The Rev Richard Kirker
London E1
As an atheist, I agree with most of the anti-Christian comments made by Katy Guest ("Campbell's doing God after all, and it's my idea of hell", 17 January). But in her diatribe on the oxymoron of Christian logic she did not mention Islam, which has bigotry, illogic and intolerance to the power of 10 over any other faith.
Michael R Gordon
Bewdley, Worcestershire
God does not need a PR: his emissaries, as Emily Dugan observes in her excellent article on street pastors ("A night on the town: Vomit, violence and God", 17 January), are hard at work "armed not with Bibles, but with sick bags, flip-flops and first aid". Caring for the drunk, drugged and distressed, they are unconcerned with dogma, but are simply kind and selfless.

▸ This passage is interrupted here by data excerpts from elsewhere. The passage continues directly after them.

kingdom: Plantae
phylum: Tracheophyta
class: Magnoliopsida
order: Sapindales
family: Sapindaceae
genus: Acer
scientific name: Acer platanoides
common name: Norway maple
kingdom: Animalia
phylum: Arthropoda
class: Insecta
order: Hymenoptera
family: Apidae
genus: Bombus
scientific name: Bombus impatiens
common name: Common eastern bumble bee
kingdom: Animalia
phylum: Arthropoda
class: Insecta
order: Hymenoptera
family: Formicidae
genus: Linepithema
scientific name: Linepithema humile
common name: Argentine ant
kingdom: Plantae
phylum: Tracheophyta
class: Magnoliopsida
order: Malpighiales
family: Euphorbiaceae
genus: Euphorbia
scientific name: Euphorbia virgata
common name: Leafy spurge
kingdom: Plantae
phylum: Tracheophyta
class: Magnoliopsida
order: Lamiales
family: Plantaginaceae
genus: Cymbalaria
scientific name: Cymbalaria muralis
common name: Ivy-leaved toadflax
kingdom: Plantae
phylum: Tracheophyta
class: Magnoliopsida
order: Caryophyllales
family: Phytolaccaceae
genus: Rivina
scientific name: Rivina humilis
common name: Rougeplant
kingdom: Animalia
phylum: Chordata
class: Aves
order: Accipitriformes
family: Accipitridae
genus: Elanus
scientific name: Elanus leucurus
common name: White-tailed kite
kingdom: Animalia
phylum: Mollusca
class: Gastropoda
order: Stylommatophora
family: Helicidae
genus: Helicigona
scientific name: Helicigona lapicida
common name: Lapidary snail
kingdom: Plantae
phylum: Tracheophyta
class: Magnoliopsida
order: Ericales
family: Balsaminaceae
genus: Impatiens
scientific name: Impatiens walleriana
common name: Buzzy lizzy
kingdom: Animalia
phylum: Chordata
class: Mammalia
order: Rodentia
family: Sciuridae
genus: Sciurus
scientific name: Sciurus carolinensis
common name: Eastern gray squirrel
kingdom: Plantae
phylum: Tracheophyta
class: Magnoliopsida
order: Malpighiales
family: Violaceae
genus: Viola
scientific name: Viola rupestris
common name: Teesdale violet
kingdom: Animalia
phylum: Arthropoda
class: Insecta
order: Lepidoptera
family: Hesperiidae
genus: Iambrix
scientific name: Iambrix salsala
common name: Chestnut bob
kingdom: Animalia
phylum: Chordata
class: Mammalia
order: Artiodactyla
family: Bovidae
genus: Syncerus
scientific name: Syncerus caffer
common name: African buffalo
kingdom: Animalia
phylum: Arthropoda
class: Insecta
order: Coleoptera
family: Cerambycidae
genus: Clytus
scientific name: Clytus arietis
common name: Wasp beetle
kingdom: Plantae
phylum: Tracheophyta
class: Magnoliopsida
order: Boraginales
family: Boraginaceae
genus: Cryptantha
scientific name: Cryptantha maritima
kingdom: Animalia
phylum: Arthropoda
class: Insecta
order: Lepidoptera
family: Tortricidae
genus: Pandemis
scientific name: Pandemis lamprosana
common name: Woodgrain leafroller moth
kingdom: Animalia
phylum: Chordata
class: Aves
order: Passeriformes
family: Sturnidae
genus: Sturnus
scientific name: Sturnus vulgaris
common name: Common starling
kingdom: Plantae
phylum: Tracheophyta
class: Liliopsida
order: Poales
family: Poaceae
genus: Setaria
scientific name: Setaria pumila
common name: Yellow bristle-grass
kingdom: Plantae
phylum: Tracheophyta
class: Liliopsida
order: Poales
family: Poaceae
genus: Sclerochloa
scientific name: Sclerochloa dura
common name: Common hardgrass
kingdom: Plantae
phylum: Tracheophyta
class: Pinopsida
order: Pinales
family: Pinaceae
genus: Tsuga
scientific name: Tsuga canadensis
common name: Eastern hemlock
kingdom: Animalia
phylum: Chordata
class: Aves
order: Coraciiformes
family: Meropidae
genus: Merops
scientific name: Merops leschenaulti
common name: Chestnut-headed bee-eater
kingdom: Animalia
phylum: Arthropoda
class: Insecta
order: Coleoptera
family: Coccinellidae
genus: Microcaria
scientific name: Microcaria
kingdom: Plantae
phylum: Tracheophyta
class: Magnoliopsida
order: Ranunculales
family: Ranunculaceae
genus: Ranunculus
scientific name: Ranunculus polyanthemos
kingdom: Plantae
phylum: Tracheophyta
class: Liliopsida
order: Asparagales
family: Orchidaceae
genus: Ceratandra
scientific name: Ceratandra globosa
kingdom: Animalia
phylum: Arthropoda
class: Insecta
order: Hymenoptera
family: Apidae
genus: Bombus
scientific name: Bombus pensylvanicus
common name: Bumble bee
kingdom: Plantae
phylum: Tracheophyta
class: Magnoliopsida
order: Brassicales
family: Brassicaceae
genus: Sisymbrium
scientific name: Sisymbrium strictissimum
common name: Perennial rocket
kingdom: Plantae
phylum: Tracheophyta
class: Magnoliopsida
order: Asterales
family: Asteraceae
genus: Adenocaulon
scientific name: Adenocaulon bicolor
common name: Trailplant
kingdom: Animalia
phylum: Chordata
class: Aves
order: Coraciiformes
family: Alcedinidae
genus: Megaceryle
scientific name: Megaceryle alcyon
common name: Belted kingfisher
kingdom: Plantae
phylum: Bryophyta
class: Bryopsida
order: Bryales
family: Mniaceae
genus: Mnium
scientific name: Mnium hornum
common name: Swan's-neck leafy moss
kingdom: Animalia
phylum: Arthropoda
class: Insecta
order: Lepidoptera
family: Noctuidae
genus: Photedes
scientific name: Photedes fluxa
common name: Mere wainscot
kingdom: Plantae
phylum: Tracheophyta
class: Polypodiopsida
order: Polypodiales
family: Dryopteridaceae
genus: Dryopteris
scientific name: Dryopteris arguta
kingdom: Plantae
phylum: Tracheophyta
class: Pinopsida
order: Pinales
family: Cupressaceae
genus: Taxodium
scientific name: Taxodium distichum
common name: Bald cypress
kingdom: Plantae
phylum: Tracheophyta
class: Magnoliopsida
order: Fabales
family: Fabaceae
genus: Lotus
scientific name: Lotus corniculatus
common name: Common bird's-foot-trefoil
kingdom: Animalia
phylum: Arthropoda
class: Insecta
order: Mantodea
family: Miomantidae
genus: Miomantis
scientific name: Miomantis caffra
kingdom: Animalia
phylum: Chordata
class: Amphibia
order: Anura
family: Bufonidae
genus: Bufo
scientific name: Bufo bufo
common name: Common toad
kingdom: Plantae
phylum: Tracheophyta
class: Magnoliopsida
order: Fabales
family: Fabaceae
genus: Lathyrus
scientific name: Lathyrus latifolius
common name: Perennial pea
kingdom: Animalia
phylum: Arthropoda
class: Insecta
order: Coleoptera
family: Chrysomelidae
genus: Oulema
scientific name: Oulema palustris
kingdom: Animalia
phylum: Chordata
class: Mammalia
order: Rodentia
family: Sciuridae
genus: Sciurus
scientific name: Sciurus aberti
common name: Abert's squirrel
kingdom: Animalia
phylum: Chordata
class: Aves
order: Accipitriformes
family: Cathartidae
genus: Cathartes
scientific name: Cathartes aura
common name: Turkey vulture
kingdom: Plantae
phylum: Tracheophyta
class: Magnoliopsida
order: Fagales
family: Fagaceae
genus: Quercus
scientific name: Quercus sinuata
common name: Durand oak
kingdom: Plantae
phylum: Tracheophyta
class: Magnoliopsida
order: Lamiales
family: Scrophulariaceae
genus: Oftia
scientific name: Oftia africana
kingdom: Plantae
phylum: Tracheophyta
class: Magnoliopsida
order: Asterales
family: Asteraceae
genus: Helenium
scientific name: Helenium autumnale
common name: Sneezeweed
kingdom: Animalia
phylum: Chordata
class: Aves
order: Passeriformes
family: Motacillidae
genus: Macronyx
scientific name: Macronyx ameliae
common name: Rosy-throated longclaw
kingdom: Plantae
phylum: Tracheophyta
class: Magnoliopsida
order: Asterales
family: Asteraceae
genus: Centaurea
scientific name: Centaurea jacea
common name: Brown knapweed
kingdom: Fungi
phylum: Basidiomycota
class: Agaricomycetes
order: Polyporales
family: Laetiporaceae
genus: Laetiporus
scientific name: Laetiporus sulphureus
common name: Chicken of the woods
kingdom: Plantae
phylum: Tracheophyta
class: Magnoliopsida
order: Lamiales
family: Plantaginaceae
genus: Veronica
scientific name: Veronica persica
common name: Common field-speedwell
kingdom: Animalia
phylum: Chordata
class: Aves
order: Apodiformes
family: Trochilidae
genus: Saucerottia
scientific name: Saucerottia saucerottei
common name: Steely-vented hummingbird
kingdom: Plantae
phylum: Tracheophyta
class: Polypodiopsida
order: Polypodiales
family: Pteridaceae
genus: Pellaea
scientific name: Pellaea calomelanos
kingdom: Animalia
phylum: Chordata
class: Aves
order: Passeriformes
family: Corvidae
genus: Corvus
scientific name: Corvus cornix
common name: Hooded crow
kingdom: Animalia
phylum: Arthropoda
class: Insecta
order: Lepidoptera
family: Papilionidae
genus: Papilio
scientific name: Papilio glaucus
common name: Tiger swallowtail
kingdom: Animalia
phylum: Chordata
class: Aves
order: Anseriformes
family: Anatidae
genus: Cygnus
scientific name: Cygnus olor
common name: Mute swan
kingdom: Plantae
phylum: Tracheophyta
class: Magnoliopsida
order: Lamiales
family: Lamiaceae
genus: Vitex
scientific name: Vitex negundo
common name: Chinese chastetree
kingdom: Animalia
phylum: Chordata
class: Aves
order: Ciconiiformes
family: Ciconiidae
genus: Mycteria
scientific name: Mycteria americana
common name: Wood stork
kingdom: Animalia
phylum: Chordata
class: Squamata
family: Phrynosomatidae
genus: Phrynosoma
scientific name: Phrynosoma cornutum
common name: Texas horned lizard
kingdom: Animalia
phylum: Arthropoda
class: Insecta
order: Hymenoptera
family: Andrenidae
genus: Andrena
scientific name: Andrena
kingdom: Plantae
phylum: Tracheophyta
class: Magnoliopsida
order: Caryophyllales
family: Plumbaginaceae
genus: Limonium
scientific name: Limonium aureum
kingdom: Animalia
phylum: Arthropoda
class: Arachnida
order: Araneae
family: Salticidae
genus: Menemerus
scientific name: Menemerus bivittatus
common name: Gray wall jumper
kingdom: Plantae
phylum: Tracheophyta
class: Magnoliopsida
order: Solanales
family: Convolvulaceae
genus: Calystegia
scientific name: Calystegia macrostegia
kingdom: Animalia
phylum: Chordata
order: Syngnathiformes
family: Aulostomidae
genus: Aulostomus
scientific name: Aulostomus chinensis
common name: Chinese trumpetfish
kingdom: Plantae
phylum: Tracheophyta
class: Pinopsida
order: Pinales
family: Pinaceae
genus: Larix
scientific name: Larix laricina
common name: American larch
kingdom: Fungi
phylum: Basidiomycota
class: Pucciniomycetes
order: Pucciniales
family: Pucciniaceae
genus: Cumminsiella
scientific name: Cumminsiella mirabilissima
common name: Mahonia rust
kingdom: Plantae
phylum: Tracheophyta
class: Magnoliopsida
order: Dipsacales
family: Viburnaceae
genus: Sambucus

And that, in my experience, is what the vast majority of Christians are.
Diana Harold
Liverpool
Hugh O'Shaughnessy notes recent shifts in the American policy on drugs, but there is an ongoing move towards greater securitisation of the drug "threat" and fusion with the "war on terror" ("US waves white flag in disastrous 'war on drugs'", 17 January). The New York Times reports that the US attorney for Manhattan is to combine the units tasked with prosecuting international narcotics and terrorism cases. Last summer, it was revealed that the US had placed 50 drug traffickers suspected of financing the Taliban on a "kill list", equating smugglers with insurgents. And while some US agents may have been removed from Latin America, US-funded aerial fumigation of coca continues, with spray planes accompanied by military helicopters.
While the US may have taken the lead in the drug war, it has taken the complicity of almost every state on the planet to carry it off. In country after country, people who are drug dependent are routinely denied treatment, to fight the same "threat" that justifies, in some places, torture, imprisonment without trial, and executions. The macro-economic scale of the drug trade – the basis of its ability to pose a global threat – is an unavoidable function of prohibition. The global fight against drugs goes on. But the enemy is not "invisible". We are at war with ourselves.
Damon Barrett
International Centre on Human Rights and Drug Policy
London EC1
The Building Schools for the Future programme is committed to the refurbishment of existing school buildings or other suitable premises where appropriate ("Historic schools gain ally against the bulldozers", 17 January). It works on the model of 50 per cent new build, 35 per cent major refurbishment, and 15 per cent minor remodelling. New-build schools are an antidote to schools that are no longer fit for purpose. It is a simplification to suggest that the majority of new-build BSF schools will see historic buildings razed. In many cases, BSF is a way to replace postwar schools in a shocking state of repair where no parent would want their child to learn and no teacher should have to teach.
Tim Byles CBE
Chief Executive Partnerships for Schools
London SW1
In his review of On the Move at the Estorick Collection (17 January), Charles Darwent stated that the pioneer of the moving image Eadweard Muybridge was "born, disappointingly, in Kingston upon Thames". He fails to state whether the place of Muybridge's birth was a disappointment to the child's parents, to the artist himself, or simply to the parochial sensibilities of a journalist 180 years after the event... All rather disappointing.
Bruce McDonald
via email
How painful it must be for your cartoonist, Schrank, to see the world in such concise and accurate terms (17 January). He should repeat his image of Haitians appealing for aid while bankers shout for bonuses, for the bosses of the 10 biggest banks – for the walls of their boardrooms. They say art and industry are natural companions.